- nonfiction books and photographs of animals, birds, insects, and fish
- creative thinking
Introduce the activity by either reading a book that depicts a variety of animals, or by showing children pictures of different types of animals. Can children describe how the different types of animals move? Does an elephant move quickly or slowly? What about a fish or a butterfly?
The following day, divide children into small groups and ask each group to make up a dance using a specific animal movement. Work with each group and assist them as they think about how the animal moves. Does it have long or short legs? Does it fly or swim? Does it make big movements or little movements? Encourage them to demonstrate their movement ideas. Then invite them to choose a musical selection for their dance. Do they want a quiet, slow song, or music that is fast and loud?
Allow time for everyone to perform their animal dances for their friends. Then invite them all to learn one another's dances. Continue using children's dances during indoor movement time.

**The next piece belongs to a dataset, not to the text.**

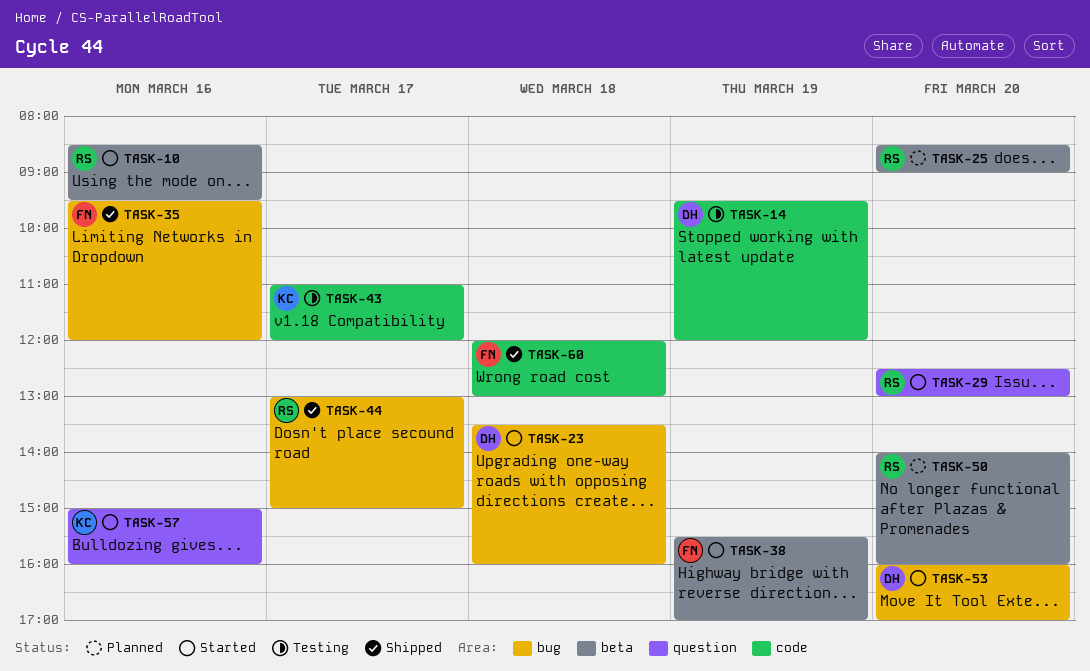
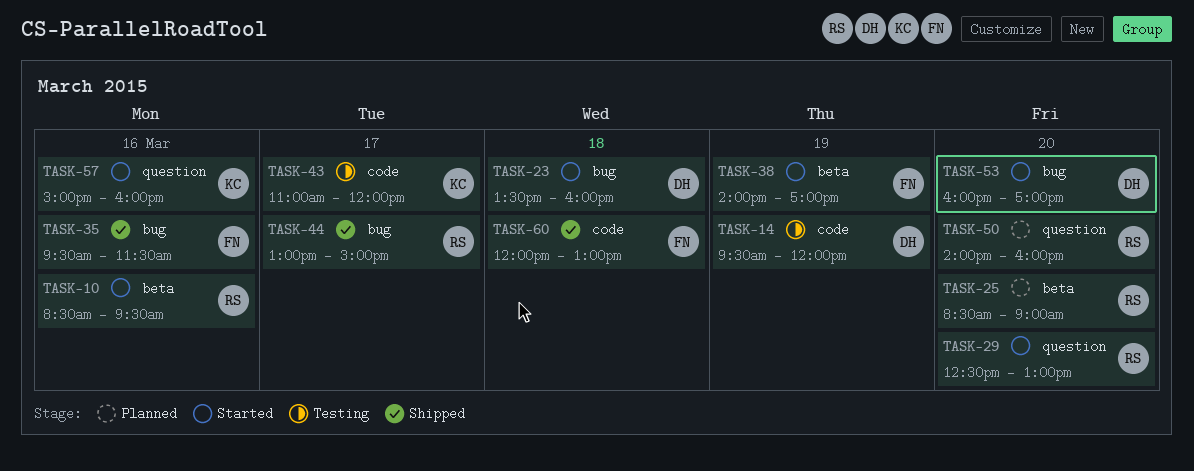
TASK-35, ends: 12:00 -> 11:30
TASK-38, begins: 15:30 -> 14:00
TASK-50, label: beta -> question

Extend children's creative thinking and movement activities with a game of animal pantomimes. They can act out different animal movements and let their friends try to guess what they are. They can also use animal movements during transition times, as they move from one area to the next.
Remember: If a child shows no interest in participating in the movement activity, offer other choices, such as operating the CD player, playing rhythm instruments to accompany the dancing, or introducing the different dances.
Walk, Look, and Listen Ask parents to engage their children in learning activities to extend their knowledge of animals, birds, and insects while they walk to school or do errands. They can ask their child to focus on specific things, such as noticing all of the birds they see, or listening for different bird sounds. They can ask their child to pay close attention to the different types of dogs people have in the neighborhood.
Curriculum Connection: MATH
Sorting Animals Cut out or photocopy pictures of fish, birds, animals, and insects. Working with three or four children at a time, ask them to sort the pictures into similar groupings. Then ask them to describe what makes the animals they grouped together alike.